Escrever e respirar
Por Bráulio Tavares Em: 25/09/2012, às 07H14
[Bráulio Tavares]
(Londres, 1940)
Suponhamos que daqui a 100 anos a atual crise ambiental se agravou a um tal ponto que a poluição envenenou a atmosfera de modo irremediável. Para sobreviver, a humanidade construiu imensas usinas produtoras de cilindros de oxigênio, que são acoplados aos nossos narizes desde o momento em que o cordão umbilical do bebê é cortado na maternidade. Todo ser humano vive feito um mergulhador, com aquele trambolho de metal numa mochila às costas e os tubos flexíveis conduzindo aos pulmões o gás indispensável à vida. É de graça? Quem dera. As indústrias e os governos cobram, e cobram caro por isso. Mas todo mundo paga, ou melhor, quem está vivo é porque consegue pagar. Os que não conseguiram não pertencem mais à paisagem.
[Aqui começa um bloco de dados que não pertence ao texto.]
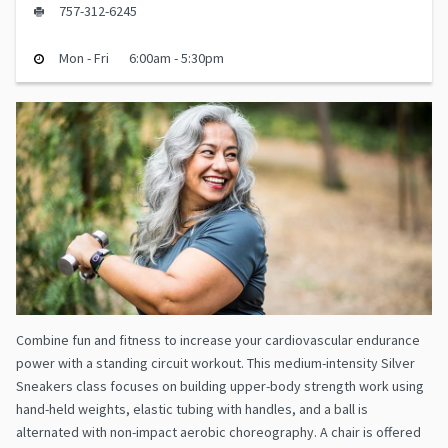
757-312-6245
Mon - Fri
6:00am - 5:30pm
Combine fun and fitness to increase your cardiovascular endurance
power with a standing circuit workout. This medium-intensity Silver
Sneakers class focuses on building upper-body strength work using
hand-held weights, elastic tubing with handles, and a ball is
alternated with non-impact aerobic choreography. A chair is offered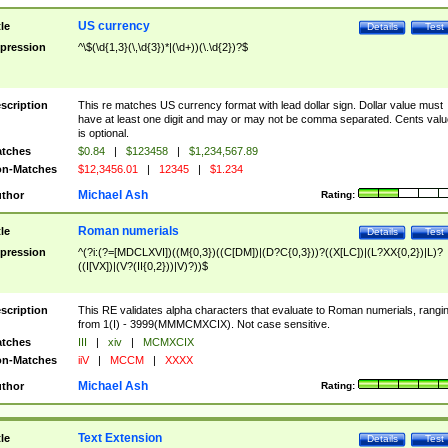
US currency
tle
Details
Test
pression
^\$(\d{1,3}(\,\d{3})*|(\d+))(\.\d{2})?$
scription
This re matches US currency format with lead dollar sign. Dollar value must
have at least one digit and may or may not be comma separated. Cents valu
is optional.
tches
$0.84
|
$123458
|
$1,234,567.89
n-Matches
$12,3456.01
|
12345
|
$1.234
Michael Ash
thor
Rating:
Roman numerials
tle
Details
Test
pression
^(?i:(?=[MDCLXVI])((M{0,3})((C[DM])|(D?C{0,3}))?((X[LC])|(L?XX{0,2})|L)?
((I[VX])|(V?(II{0,2}))|V)?))$
scription
This RE validates alpha characters that evaluate to Roman numerials, rangi
from 1(I) - 3999(MMMCMXCIX). Not case sensitive.
tches
III
|
xiv
|
MCMXCIX
n-Matches
iiV
|
MCCM
|
XXXX
Michael Ash
thor
Rating:
Text Extension
tle
Details
Test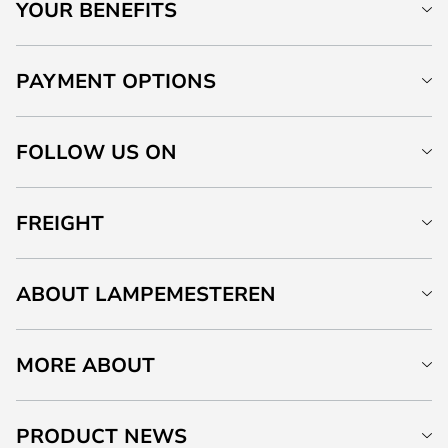
YOUR BENEFITS
PAYMENT OPTIONS
FOLLOW US ON
FREIGHT
ABOUT LAMPEMESTEREN
MORE ABOUT
PRODUCT NEWS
Um belo dia, um grupo de indústrias independentes inventa um processo químico de limpar a atmosfera e num piscar de olhos, em 20 ou 30 anos, o ar volta a ser uniformemente respirável, ou pelo menos fica igual a este ar que respiramos em 2012. E agora? O mundo entra em crise. Dezenas de milhões de desempregados superlotam a Praça Tahir, a Plaza de Mayo, Wall Street, o Vale do Anhangabaú. “Queremos de volta a indústria do oxigênio”, bradam eles, arquejantes (e meio bêbados, claro, seus pulmões não estavam acostumados àquela overdose). Os governos arrancam os cabelos porque vão ficar sem os 71% de impostos que cobravam sobre a indústria respiratória. Filósofos ponderam: “Respirar de graça empobrece o senso de responsabilidade dos cidadãos. E esse desperdício de oxigênio não-respirado, francamente!”.